Cell Stress, Metabolic Reprogramming, and Cancer

Abstract

The hallmarks of cancer comprise six biological capabilities acquired during the multistep development of human tumors: sustaining proliferative signaling, evading growth suppressors, resisting cell death, enabling replicative immortality, inducing angiogenesis, and activating invasion and metastasis (1). Mitochondria, beyond being the site of aerobic respiration, are at the crossroads of a variety of metabolic and signaling pathways resulting key regulatory organelles in cell life and death decision. Thus, it is no surprise that genomic, functional, and structural mitochondrial alterations have been associated with cancer and that mitochondria have become a pharmacological target in cancer therapy (2). Proliferating tumor cells show increased glycolysis and convert the majority of glucose to l-lactate, even in normoxic conditions. This is known as the Warburg effect.

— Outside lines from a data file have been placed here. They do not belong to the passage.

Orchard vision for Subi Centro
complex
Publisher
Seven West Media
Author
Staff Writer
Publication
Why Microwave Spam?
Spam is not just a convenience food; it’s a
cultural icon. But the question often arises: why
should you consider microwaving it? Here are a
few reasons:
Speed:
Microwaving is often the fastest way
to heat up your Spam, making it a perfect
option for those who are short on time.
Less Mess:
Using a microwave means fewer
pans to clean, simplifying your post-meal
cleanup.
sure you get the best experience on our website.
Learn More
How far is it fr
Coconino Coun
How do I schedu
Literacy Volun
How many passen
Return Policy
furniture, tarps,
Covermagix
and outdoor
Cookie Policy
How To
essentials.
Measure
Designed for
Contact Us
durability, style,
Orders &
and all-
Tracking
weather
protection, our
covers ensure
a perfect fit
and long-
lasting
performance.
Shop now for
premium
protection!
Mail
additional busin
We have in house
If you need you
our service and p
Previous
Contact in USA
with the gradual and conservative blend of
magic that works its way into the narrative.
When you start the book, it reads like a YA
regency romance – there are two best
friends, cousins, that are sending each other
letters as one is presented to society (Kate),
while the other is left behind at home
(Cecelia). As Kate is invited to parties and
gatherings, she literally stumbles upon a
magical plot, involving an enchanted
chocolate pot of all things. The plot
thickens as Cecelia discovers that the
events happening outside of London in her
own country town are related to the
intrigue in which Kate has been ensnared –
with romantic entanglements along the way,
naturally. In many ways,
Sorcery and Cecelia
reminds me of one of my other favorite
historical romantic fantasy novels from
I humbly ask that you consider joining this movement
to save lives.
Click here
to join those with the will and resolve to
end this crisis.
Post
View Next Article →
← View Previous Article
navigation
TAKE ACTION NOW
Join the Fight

Actually, in many tumors, mitochondria are not defective in oxidative phosphorylation, and in the last decade, the molecular basis of Warburg effect has been reconsidered in the context of a set of concerted changes in energy metabolism and mitochondrial function that support tumorigenesis. This process, referred to as reprogramming of energy metabolism, is an emerging hallmark of cancer development (3, 4). This Research Topic presents one review, five mini-reviews, and an opinion article on the achievements and perspectives of studies on important aspects of cancer cell metabolic reprogramming whose mechanisms and regulation are still largely elusive. It also sheds light on certain novel functional components, which rewires cell metabolism in tumor transformation.